Posted by William Bronchick on May 19, 2000 at 09:51:15:

With low-end mutlifamily, you need to figure on 1/2 of the gross rent going to every BUT debt service. Thus, $4600/year will go to taxes, insurance, utilities, management, legal, repairs, etc. That leaves $4600/year for debt service - p&i payments. On a 15 year land contract @10%, your p&I payment would be about $350/month or $4200/year. So, at worst, you would be looking at break-even with nothing invested and paid off in 15 years.

Unless the place is a real disaster or in an area that is unpopulated, it looks good on paper. Capitalization means nothing, but based no my figures, I see about 13% rate.

If he wants money down (I doubt it), offer to do repairs or improvements in lieu of a down payment.

Valuing a duplex… - Posted by Fran

Posted by Fran on May 18, 2000 at 14:01:23:

I have a question regarding a call I got…

Former broker, had property here, retired moved to FL, and has one piece left he wants to unload.

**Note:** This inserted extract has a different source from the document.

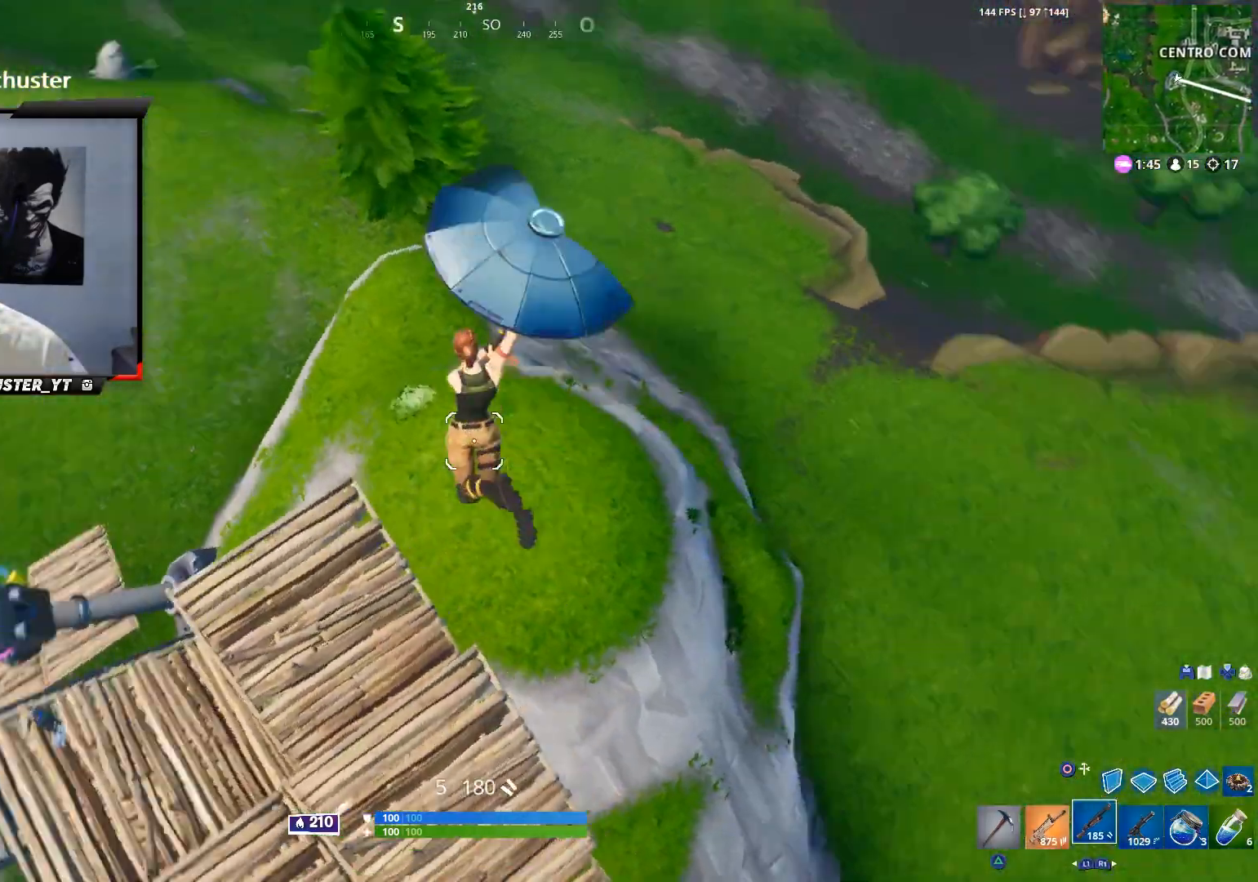
{"dt_ms": 500, "buttons": [], "left_stick": "up-left", "right_stick": "center", "events": [[67, "left_stick", "down-right"], [133, "right_stick", "up-left"], [200, "left_stick", "down-left"], [333, "left_stick", "up-left"], [333, "right_stick", "center"]]}
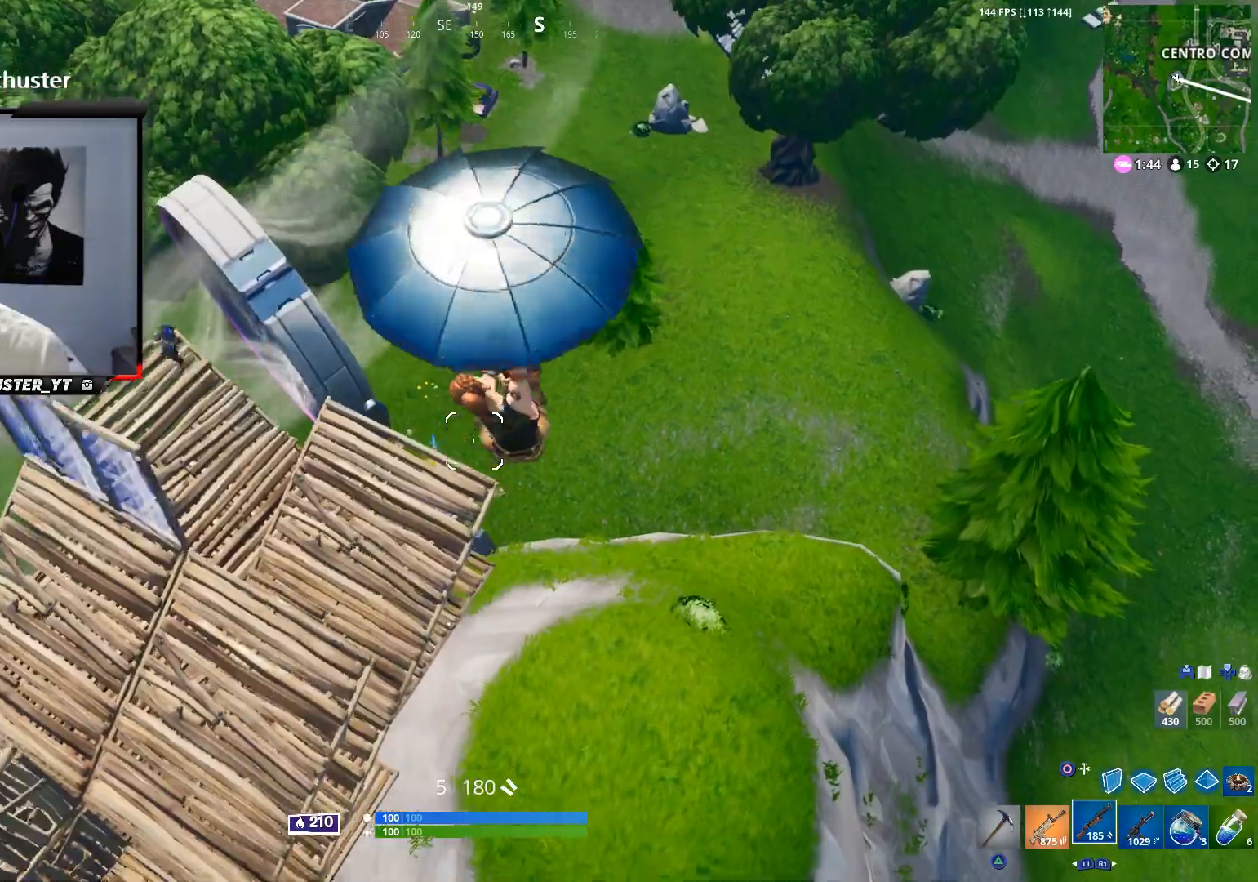
{"dt_ms": 500, "buttons": [], "left_stick": "up", "right_stick": "center", "events": [[233, "right_stick", "up-left"], [367, "right_stick", "center"], [467, "left_stick", "up"]]}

Before he left he did a ton of interior renovations, new carpet, paint, appliances, etc. It needs some exterior work, at an estimated cost of 7K.

Here’s the current numbers:
Gross yearly rent: $9240/yr. ($385212)
Taxes: $711/yr.
Water/sewer (he pays): $900/yr.
His asking price: $34K

My gut tells me the bottom apartment will rent for a bit more, because it has the right to the basement and the laundry hookups, etc…

Once i do the repairs, etc., what should I be expecting to put aside for deferred maintenance, vacancies, etc.

Can anyone run me through the formulas to analize this deal (cap rate, NOI, etc.)

Thanks,

Fran

PS–He was willing to carry back, or discuss “creative financing”, so any suggestions in that vain would be helpful.